Passage shown start
3.7. The contractual relationship between the Seller and the Buyer arises upon delivery of the acceptance of the Order (acceptance), which is sent by the Seller to the Buyer by e-mail to the Buyer’s Electronic Address.

3.8. The Buyer agrees to the use of distance communication means when concluding the Purchase Agreement. Costs incurred by the Buyer when using distance communication means in connection with the conclusion of the Purchase Agreement (internet connection costs, telephone call costs) shall be borne by the Buyer themselves, and such costs do not differ from the basic rate.

PRICE OF GOODS AND PAYMENT TERMS

4.1. The price of the goods and any costs associated with delivery of the goods under the Purchase Agreement may be paid by the Buyer to the Seller in the following ways:

  • in cash or by payment card on cash on delivery at the place designated by the Buyer in the Order;

  • cashless by transfer to the Seller’s account IBAN: CZ24 2010 0000 0029 0219 1642, maintained with Fio banka, a.s. (hereinafter referred to as the “Seller’s Account”);

  • cashless by transfer through the online payment gateway Global Payments s.r.o.;

  • cashless by payment card through the online payment gateway Global Payments s.r.o.;

4.2. Together with the purchase price, the Buyer is obliged to pay the Seller also the costs associated with packaging and delivery of goods in the agreed amount. Unless explicitly stated otherwise, the purchase price shall also include the costs associated with delivery of goods.

4.3. The Seller does not require an advance payment or other similar payment from the Buyer. This does not affect the provision of Article 4.6 of the Terms and Conditions regarding the obligation to pay the purchase price of the goods in advance.
Passage shown end
Material shown start
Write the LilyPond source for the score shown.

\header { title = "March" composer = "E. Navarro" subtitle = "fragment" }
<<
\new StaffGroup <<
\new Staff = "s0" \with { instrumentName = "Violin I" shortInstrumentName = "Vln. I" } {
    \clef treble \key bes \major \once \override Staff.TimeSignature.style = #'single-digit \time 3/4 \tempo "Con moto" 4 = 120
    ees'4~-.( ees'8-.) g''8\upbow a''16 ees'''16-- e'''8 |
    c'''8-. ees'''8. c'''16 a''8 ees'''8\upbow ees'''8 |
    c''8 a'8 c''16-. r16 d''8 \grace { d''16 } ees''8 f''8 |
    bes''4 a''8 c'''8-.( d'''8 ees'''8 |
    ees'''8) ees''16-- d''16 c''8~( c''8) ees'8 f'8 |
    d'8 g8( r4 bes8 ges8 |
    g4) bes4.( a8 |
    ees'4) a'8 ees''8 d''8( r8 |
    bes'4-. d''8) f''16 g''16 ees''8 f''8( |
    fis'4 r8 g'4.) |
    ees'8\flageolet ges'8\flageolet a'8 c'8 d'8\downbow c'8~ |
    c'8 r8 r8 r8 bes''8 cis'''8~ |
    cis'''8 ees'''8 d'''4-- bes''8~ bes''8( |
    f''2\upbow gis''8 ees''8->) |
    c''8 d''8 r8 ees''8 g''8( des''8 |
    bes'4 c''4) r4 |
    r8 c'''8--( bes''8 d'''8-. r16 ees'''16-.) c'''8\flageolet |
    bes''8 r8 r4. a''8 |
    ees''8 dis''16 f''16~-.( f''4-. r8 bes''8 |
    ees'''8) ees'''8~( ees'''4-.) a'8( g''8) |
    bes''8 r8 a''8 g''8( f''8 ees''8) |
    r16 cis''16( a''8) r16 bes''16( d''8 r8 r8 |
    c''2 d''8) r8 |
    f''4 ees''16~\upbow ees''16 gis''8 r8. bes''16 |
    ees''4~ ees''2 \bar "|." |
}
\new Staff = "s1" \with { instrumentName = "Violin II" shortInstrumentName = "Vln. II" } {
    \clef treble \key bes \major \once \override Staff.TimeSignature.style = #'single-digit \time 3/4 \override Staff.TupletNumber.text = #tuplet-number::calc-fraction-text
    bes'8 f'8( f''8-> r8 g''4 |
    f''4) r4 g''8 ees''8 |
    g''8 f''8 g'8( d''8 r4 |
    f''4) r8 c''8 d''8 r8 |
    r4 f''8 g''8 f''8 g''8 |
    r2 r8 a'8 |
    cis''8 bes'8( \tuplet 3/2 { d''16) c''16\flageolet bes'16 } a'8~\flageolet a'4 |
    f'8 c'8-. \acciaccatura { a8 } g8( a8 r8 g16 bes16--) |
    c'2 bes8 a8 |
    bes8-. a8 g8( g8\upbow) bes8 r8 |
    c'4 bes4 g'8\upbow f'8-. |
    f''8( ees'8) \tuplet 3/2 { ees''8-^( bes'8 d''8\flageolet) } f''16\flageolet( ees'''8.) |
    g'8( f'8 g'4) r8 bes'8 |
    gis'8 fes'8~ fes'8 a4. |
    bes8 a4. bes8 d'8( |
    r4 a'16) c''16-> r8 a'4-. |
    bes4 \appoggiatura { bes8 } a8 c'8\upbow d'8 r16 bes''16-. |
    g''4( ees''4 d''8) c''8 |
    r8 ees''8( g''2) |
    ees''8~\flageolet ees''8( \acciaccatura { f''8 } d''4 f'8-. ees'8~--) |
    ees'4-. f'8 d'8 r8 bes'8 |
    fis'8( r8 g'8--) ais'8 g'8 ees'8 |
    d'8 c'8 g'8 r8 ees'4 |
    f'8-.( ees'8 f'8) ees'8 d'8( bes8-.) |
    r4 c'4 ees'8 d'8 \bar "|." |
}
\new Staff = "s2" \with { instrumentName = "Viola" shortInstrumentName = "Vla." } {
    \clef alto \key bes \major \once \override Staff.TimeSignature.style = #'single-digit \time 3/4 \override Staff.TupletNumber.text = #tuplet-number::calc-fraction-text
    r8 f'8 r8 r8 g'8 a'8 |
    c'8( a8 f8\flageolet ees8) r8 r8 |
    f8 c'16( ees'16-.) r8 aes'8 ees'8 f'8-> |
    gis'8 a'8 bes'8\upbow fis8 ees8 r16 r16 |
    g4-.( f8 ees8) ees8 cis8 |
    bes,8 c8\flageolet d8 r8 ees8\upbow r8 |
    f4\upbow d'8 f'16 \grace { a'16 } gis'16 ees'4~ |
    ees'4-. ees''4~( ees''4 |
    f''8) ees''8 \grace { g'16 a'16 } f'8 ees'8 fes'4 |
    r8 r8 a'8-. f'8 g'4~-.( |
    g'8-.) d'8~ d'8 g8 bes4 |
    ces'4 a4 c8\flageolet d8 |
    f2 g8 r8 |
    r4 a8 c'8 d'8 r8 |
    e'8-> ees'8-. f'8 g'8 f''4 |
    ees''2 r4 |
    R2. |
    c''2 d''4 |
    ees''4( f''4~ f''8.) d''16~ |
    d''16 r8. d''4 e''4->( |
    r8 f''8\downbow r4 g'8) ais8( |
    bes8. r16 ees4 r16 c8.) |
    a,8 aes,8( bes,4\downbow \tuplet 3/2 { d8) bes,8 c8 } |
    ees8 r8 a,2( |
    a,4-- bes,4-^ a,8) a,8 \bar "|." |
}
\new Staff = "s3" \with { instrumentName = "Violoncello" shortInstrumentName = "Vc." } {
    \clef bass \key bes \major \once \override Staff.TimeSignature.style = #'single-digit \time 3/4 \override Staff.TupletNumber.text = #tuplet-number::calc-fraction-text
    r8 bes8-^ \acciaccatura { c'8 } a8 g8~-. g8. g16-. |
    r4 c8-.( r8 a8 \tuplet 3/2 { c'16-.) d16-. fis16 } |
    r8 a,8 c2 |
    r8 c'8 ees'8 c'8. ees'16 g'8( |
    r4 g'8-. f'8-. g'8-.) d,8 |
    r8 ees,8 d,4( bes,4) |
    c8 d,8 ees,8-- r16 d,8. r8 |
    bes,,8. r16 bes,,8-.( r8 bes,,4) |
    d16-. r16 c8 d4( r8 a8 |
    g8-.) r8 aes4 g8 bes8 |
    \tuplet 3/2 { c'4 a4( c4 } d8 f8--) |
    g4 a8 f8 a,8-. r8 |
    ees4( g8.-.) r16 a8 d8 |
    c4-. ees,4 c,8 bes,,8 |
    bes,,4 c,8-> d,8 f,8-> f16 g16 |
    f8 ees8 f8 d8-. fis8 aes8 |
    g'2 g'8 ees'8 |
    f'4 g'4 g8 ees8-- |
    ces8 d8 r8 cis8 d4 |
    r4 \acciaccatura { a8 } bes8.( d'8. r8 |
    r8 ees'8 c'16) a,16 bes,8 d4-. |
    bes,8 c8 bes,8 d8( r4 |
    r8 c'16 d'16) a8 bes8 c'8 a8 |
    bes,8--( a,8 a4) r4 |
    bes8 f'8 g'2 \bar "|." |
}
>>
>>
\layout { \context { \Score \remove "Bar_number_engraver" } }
Material shown end
▶ **Directives**
1: In the purchase terms, rewrite the paragraph beginning "The Buyer agrees to the use of distance communication means" as a shorter bulleted list that keeps its main facts.
2: Echo the purchase terms word for word, starting with "3.7. The contractual" and going on through "Buyer’s Electronic Address.".
You won't need the records for anything here.

▶ **Replies**
1:
- The Buyer consents to using distance communication means to conclude the Purchase Agreement.
- The Buyer pays their own costs for these means, such as internet connection and telephone call costs.
- These costs are the same as the basic rate.

2:
3.7. The contractual relationship between the Seller and the Buyer arises upon delivery of the acceptance of the Order (acceptance), which is sent by the Seller to the Buyer by e-mail to the Buyer’s Electronic Address.